In 1452, German engraver Johannes Gutenberg invented the printing press and changed the course of history. Before Gutenberg’s innovation, books were copied by hand in manuscript form — the process was costly, time-consuming and left much room for human error. The printing press used movable type to transfer words to the printed page. It allowed books to be produced cheaply and quickly. Although it sounds like a modest invention, Gutenberg’s press was transformative. It shaped a historical period of great importance that was flourishing at that time, the Renaissance. Some think that without Gutenberg, the Renaissance would not have had the same transformative influence.
Moving Beyond Manuscripts
Although the Renaissance was a time of progress in the arts, sciences and politics, it was driven by a belief in the nobility of the individual and human intellect. Scholars known as “humanists” thought the key to attaining this nobility was the study of ancient Greek and Latin writers. However, the writings of those ancient authors were not always easy to find — many humanists traveled across Europe in search of manuscripts containing their work. The invention of the printing press made it possible for ancient texts to be disseminated widely and without the errors native to scribal copying.
Reclaiming Lost Authors
The printing press did not just allow humanism to flourish. It also changed the very shape of knowledge. Before Gutenberg’s invention, humanist study suffered because the works of ancient Greek writers remained elusive. In 1495, Venice-based printer Aldus Manutius published a work by the Greek philosopher Aristotle. It was the first time that Greek texts became not only available, but widely accessible. It suddenly was possible to read works that had only been read in Latin translation, including texts by the philosopher Plato and the dramatist Sophocles.
A New Reading Public
Part of the Renaissance’s transformative power extended beyond the cultural elite. It also affected lower classes. This impact was due in part to the printing press, which did not just make books available for intellectuals; it also made them available for an entirely new audience. Manuscripts had been costly. Printed books were, in comparison, cheap. For the first time, merchants and shopkeepers could obtain books — from popular stories to political treatises. At the same time, more people were learning to read; Western Europe was gaining a literate public.

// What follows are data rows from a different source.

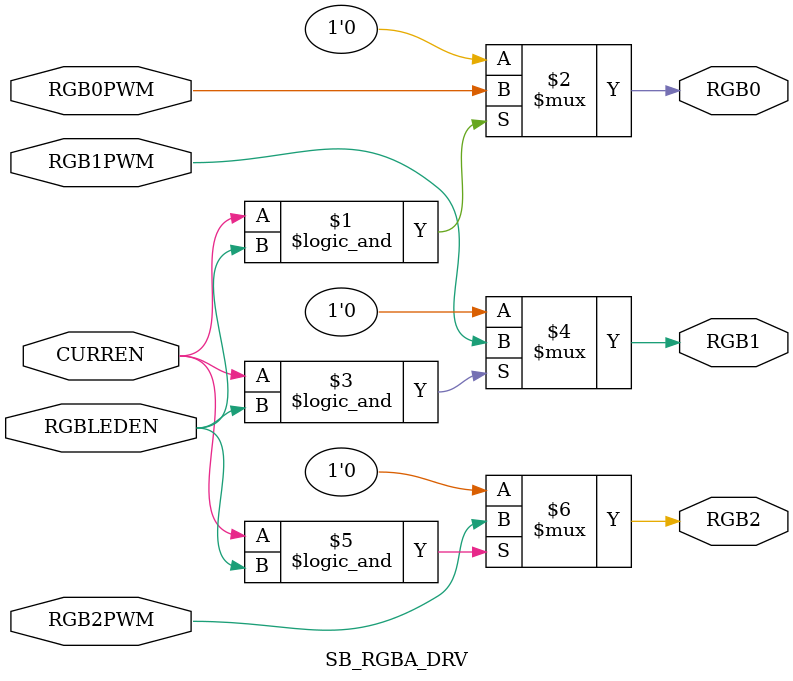
<source format=v>
module SB_RGBA_DRV(
        input CURREN,
        input RGBLEDEN,
        input RGB0PWM,
        input RGB1PWM,
        input RGB2PWM,
        output RGB0,
        output RGB1,
        output RGB2
);
parameter CURRENT_MODE = "0b0";
parameter RGB0_CURRENT = "0b000000";
parameter RGB1_CURRENT = "0b000000";
parameter RGB2_CURRENT = "0b000000";
    assign RGB0 = (CURREN && RGBLEDEN) ? RGB0PWM : 1'b0;
    assign RGB1 = (CURREN && RGBLEDEN) ? RGB1PWM : 1'b0;
    assign RGB2 = (CURREN && RGBLEDEN) ? RGB2PWM : 1'b0;
endmodule
</source>
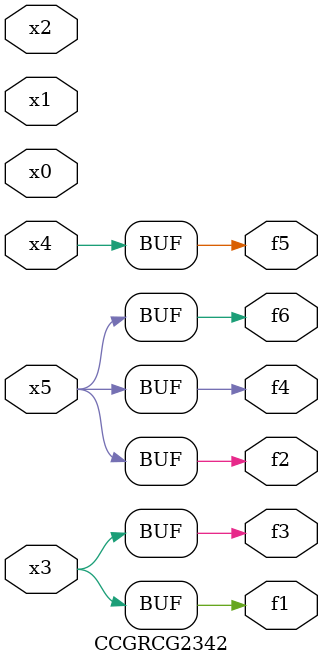
<source format=v>
module CCGRCG2342(
	input x0, x1, x2, x3, x4, x5,
	output f1, f2, f3, f4, f5, f6
);
	assign f1 = x3;
	assign f2 = x5;
	assign f3 = x3;
	assign f4 = x5;
	assign f5 = x4;
	assign f6 = x5;
endmodule

</source>
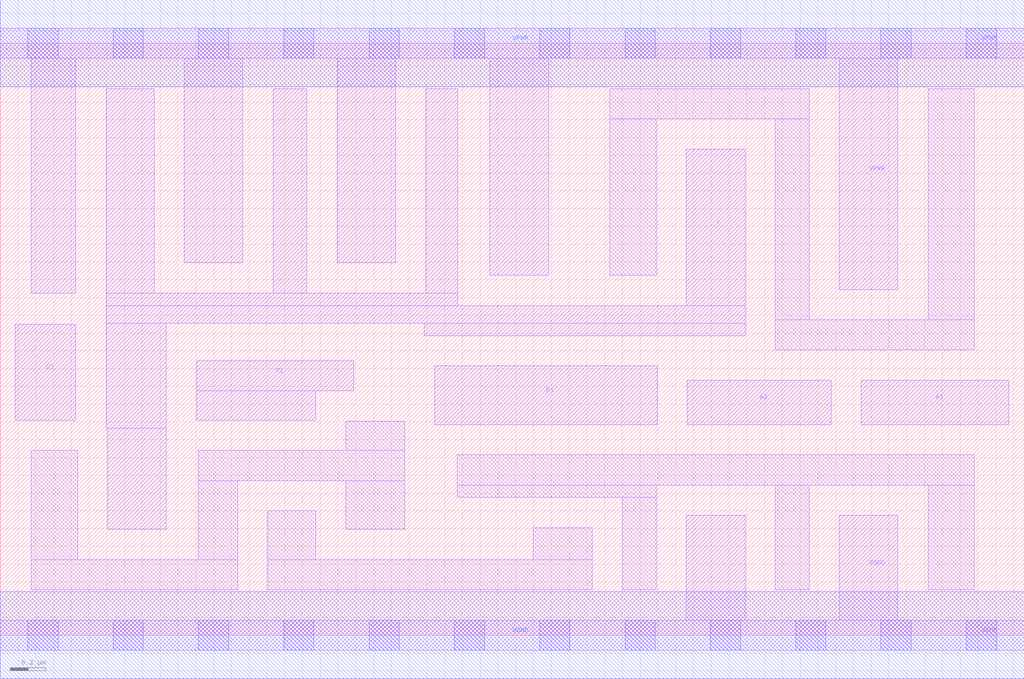
<source format=lef>
# Copyright 2020 The SkyWater PDK Authors
#
# Licensed under the Apache License, Version 2.0 (the "License");
# you may not use this file except in compliance with the License.
# You may obtain a copy of the License at
#
#     https://www.apache.org/licenses/LICENSE-2.0
#
# Unless required by applicable law or agreed to in writing, software
# distributed under the License is distributed on an "AS IS" BASIS,
# WITHOUT WARRANTIES OR CONDITIONS OF ANY KIND, either express or implied.
# See the License for the specific language governing permissions and
# limitations under the License.
#
# SPDX-License-Identifier: Apache-2.0

VERSION 5.7 ;
  NAMESCASESENSITIVE ON ;
  NOWIREEXTENSIONATPIN ON ;
  DIVIDERCHAR "/" ;
  BUSBITCHARS "[]" ;
UNITS
  DATABASE MICRONS 200 ;
END UNITS
MACRO sky130_fd_sc_lp__o2111ai_2
  CLASS CORE ;
  SOURCE USER ;
  FOREIGN sky130_fd_sc_lp__o2111ai_2 ;
  ORIGIN  0.000000  0.000000 ;
  SIZE  5.760000 BY  3.330000 ;
  SYMMETRY X Y R90 ;
  SITE unit ;
  PIN A1
    ANTENNAGATEAREA  0.630000 ;
    DIRECTION INPUT ;
    USE SIGNAL ;
    PORT
      LAYER li1 ;
        RECT 4.845000 1.185000 5.675000 1.435000 ;
    END
  END A1
  PIN A2
    ANTENNAGATEAREA  0.630000 ;
    DIRECTION INPUT ;
    USE SIGNAL ;
    PORT
      LAYER li1 ;
        RECT 3.865000 1.185000 4.675000 1.435000 ;
    END
  END A2
  PIN B1
    ANTENNAGATEAREA  0.630000 ;
    DIRECTION INPUT ;
    USE SIGNAL ;
    PORT
      LAYER li1 ;
        RECT 2.445000 1.185000 3.695000 1.515000 ;
    END
  END B1
  PIN C1
    ANTENNAGATEAREA  0.630000 ;
    DIRECTION INPUT ;
    USE SIGNAL ;
    PORT
      LAYER li1 ;
        RECT 1.105000 1.210000 1.775000 1.375000 ;
        RECT 1.105000 1.375000 1.990000 1.545000 ;
    END
  END C1
  PIN D1
    ANTENNAGATEAREA  0.630000 ;
    DIRECTION INPUT ;
    USE SIGNAL ;
    PORT
      LAYER li1 ;
        RECT 0.085000 1.210000 0.425000 1.750000 ;
    END
  END D1
  PIN Y
    ANTENNADIFFAREA  1.646400 ;
    DIRECTION OUTPUT ;
    USE SIGNAL ;
    PORT
      LAYER li1 ;
        RECT 0.595000 1.165000 0.935000 1.755000 ;
        RECT 0.595000 1.755000 4.190000 1.855000 ;
        RECT 0.595000 1.855000 2.575000 1.925000 ;
        RECT 0.595000 1.925000 0.865000 3.075000 ;
        RECT 0.605000 0.595000 0.935000 1.165000 ;
        RECT 1.535000 1.925000 1.725000 3.075000 ;
        RECT 2.385000 1.685000 4.190000 1.755000 ;
        RECT 2.395000 1.925000 2.575000 3.075000 ;
        RECT 3.860000 1.855000 4.190000 2.735000 ;
    END
  END Y
  PIN VGND
    DIRECTION INOUT ;
    USE GROUND ;
    PORT
      LAYER li1 ;
        RECT 0.000000 -0.085000 5.760000 0.085000 ;
        RECT 3.860000  0.085000 4.190000 0.675000 ;
        RECT 4.720000  0.085000 5.050000 0.675000 ;
      LAYER mcon ;
        RECT 0.155000 -0.085000 0.325000 0.085000 ;
        RECT 0.635000 -0.085000 0.805000 0.085000 ;
        RECT 1.115000 -0.085000 1.285000 0.085000 ;
        RECT 1.595000 -0.085000 1.765000 0.085000 ;
        RECT 2.075000 -0.085000 2.245000 0.085000 ;
        RECT 2.555000 -0.085000 2.725000 0.085000 ;
        RECT 3.035000 -0.085000 3.205000 0.085000 ;
        RECT 3.515000 -0.085000 3.685000 0.085000 ;
        RECT 3.995000 -0.085000 4.165000 0.085000 ;
        RECT 4.475000 -0.085000 4.645000 0.085000 ;
        RECT 4.955000 -0.085000 5.125000 0.085000 ;
        RECT 5.435000 -0.085000 5.605000 0.085000 ;
      LAYER met1 ;
        RECT 0.000000 -0.245000 5.760000 0.245000 ;
    END
  END VGND
  PIN VPWR
    DIRECTION INOUT ;
    USE POWER ;
    PORT
      LAYER li1 ;
        RECT 0.000000 3.245000 5.760000 3.415000 ;
        RECT 0.175000 1.925000 0.425000 3.245000 ;
        RECT 1.035000 2.095000 1.365000 3.245000 ;
        RECT 1.895000 2.095000 2.225000 3.245000 ;
        RECT 2.755000 2.025000 3.085000 3.245000 ;
        RECT 4.720000 1.945000 5.050000 3.245000 ;
      LAYER mcon ;
        RECT 0.155000 3.245000 0.325000 3.415000 ;
        RECT 0.635000 3.245000 0.805000 3.415000 ;
        RECT 1.115000 3.245000 1.285000 3.415000 ;
        RECT 1.595000 3.245000 1.765000 3.415000 ;
        RECT 2.075000 3.245000 2.245000 3.415000 ;
        RECT 2.555000 3.245000 2.725000 3.415000 ;
        RECT 3.035000 3.245000 3.205000 3.415000 ;
        RECT 3.515000 3.245000 3.685000 3.415000 ;
        RECT 3.995000 3.245000 4.165000 3.415000 ;
        RECT 4.475000 3.245000 4.645000 3.415000 ;
        RECT 4.955000 3.245000 5.125000 3.415000 ;
        RECT 5.435000 3.245000 5.605000 3.415000 ;
      LAYER met1 ;
        RECT 0.000000 3.085000 5.760000 3.575000 ;
    END
  END VPWR
  OBS
    LAYER li1 ;
      RECT 0.175000 0.255000 1.335000 0.425000 ;
      RECT 0.175000 0.425000 0.435000 1.040000 ;
      RECT 1.115000 0.425000 1.335000 0.870000 ;
      RECT 1.115000 0.870000 2.275000 1.040000 ;
      RECT 1.505000 0.255000 3.330000 0.425000 ;
      RECT 1.505000 0.425000 1.775000 0.700000 ;
      RECT 1.945000 0.595000 2.275000 0.870000 ;
      RECT 1.945000 1.040000 2.275000 1.205000 ;
      RECT 2.570000 0.775000 3.690000 0.845000 ;
      RECT 2.570000 0.845000 5.480000 1.015000 ;
      RECT 3.000000 0.425000 3.330000 0.605000 ;
      RECT 3.430000 2.025000 3.690000 2.905000 ;
      RECT 3.430000 2.905000 4.550000 3.075000 ;
      RECT 3.500000 0.255000 3.690000 0.775000 ;
      RECT 4.360000 0.255000 4.550000 0.845000 ;
      RECT 4.360000 1.605000 5.480000 1.775000 ;
      RECT 4.360000 1.775000 4.550000 2.905000 ;
      RECT 5.220000 0.255000 5.480000 0.845000 ;
      RECT 5.220000 1.775000 5.480000 3.075000 ;
  END
END sky130_fd_sc_lp__o2111ai_2

</source>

From Renaissance to Reformation
Literacy and the printing press arguably inspired one of the greatest features of the Renaissance to emerge: doubt. No longer content to accept information second- or third-hand, the public wanted to read for themselves and form their own opinions — and the book they most wanted to read was the Bible. By making the Bible more accessible, new ideas about religion began to grow. In fact, one of the key ideas that motivated the Protestant Reformation sprang from the belief that spiritual connection must come "sola scriptura," from the text of the scripture, not the church leaders.